Ranjona Banerji: No checks, no balance on News TV

14 Aug,2014

By Ranjona Banerji

 

Sometimes you have to give thanks that you did not ever and will not either work in news television. The way 24-hour TV works, there is nowhere to run nowhere to hide. In India at least, it appears to operate minus news editors, subeditors, any kind of check or balance at all. Instead, you have the sense of a bizarre newsroom populated by reporters and anchors lost in an endless spiral of now what.

 

Oddly, the few (admittedly few) times that I have been a guest on TV or radio, I have had a producer in my ear communicating with me. Obviously that is not possible with all reporters. But is there not some way in which someone can speak to them off air to prevent them from blabbing the same thing again and again and then have the anchor paraphrasing what they have just said?

 

This morning I heard a young reporter mention the phrase “of course” about six times per sentence on a particularly boring report. If the reporter is not droning on and the anchor is not paraphrasing then both are editorialising.

### Information shown

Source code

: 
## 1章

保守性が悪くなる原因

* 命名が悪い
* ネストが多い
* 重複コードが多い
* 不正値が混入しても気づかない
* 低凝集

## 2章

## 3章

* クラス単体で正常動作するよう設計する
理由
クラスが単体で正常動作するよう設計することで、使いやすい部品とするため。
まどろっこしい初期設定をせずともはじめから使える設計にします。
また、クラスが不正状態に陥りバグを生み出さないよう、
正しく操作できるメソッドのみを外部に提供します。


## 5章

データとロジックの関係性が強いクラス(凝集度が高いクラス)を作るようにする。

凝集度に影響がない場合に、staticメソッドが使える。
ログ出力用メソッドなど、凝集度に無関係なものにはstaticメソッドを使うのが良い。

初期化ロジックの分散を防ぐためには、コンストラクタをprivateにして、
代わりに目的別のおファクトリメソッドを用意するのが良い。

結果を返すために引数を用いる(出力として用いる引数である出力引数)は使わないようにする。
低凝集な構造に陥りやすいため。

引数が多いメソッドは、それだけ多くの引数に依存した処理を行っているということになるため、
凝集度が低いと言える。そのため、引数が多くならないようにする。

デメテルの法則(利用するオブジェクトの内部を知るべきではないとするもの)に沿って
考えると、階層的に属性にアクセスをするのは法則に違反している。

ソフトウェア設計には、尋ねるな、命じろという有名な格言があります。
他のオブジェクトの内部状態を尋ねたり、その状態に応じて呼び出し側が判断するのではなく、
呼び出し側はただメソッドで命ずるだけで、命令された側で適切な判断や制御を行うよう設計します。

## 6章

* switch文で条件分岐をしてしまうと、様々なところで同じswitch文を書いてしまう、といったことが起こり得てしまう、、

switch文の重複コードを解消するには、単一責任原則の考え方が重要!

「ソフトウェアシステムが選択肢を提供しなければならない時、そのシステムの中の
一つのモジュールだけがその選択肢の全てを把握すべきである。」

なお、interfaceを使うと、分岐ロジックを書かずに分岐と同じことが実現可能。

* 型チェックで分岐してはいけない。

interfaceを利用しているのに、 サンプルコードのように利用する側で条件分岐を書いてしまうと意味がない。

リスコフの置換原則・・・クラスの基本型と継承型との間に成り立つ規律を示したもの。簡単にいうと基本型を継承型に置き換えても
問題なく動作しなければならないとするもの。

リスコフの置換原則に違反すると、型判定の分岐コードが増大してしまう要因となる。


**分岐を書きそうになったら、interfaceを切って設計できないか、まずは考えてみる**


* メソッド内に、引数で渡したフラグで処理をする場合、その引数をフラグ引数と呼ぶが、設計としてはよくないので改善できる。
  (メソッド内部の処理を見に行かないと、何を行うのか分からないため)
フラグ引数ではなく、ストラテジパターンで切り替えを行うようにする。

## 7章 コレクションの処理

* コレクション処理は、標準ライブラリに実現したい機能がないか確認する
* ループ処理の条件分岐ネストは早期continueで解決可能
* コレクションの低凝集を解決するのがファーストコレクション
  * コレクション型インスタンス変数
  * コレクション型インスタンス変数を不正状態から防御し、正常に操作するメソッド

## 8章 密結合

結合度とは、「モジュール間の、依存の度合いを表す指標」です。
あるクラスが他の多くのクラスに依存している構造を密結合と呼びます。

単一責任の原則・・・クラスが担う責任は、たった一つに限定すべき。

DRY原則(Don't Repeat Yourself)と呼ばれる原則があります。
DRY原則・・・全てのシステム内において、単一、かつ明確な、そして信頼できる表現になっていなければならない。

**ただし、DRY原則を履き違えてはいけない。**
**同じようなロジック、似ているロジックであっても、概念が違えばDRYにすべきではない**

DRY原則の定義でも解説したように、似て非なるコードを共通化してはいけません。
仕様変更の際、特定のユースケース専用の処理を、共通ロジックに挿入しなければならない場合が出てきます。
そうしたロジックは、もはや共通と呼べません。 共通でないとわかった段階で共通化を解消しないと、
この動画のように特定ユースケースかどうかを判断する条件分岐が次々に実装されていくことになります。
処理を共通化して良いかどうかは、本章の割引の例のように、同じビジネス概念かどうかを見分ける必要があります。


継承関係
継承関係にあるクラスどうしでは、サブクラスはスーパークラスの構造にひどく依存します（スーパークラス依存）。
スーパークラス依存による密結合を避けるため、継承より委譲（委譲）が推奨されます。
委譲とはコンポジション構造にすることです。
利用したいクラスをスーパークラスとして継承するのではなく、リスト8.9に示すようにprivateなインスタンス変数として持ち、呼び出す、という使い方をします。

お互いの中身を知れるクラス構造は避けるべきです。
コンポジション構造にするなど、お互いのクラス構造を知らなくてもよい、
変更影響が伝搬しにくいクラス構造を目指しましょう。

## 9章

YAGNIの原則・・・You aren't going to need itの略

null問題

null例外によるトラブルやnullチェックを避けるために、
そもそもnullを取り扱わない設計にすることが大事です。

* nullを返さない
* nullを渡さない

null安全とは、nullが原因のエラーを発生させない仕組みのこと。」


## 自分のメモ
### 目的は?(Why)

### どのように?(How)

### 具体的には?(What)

### Questions
A - Reproduce the listing word for word, from the line containing "YAGNIの原則・・・You aren't going to need itの略" through the listing's final line, both included.
B - Write the next part of the article on Indian news television, picking up right after its last sentence.

### Outputs for the tasks
A -
YAGNIの原則・・・You aren't going to need itの略

null問題

null例外によるトラブルやnullチェックを避けるために、
そもそもnullを取り扱わない設計にすることが大事です。

* nullを返さない
* nullを渡さない

null安全とは、nullが原因のエラーを発生させない仕組みのこと。」


## 自分のメモ
### 目的は?(Why)

### どのように?(How)

### 具体的には?(What)

B -
Meanwhile, it takes a viewer who has just switched on the TV ages to find out just what everyone is editorialising about: the kernel of the news is forgotten as the cycle moves on to reaction. Times Now is particularly good at this: the hysteria about the news is far more important than the news itself. The various running scrolls and stationary text matter on the screen reveal nothing either.

 

It is true that none of what I am saying here is new but it is also true that nothing changes. For instance, something happened this morning (Thursday) with an aeroplane flying over Turkey. The scrolls were outraged about a) a pilot sleeping b) a plane losing altitude c) a co-pilot on a tablet d) a DGCA inquiry. However after 10 minutes of watching I cannot tell you which airline the plane belonged to, what exactly happened, what is the situation with the plane now and whether there was any damage or anyone suffered.

 

I can tell you that outrage about looking for blame was beginning – as far as the running scrolls were concerned. The pictures on the screen however were about something else completely. I have to concede that my age and my experience in print journalism are of no possible use here at all. I still cannot fathom how the whole shebang functions and why a small dose of self-preservation if not professionalism cannot be introduced into news television.

 

It’s a mug’s life as all TV journalists will tell you – even those who spend their free time signing autographs!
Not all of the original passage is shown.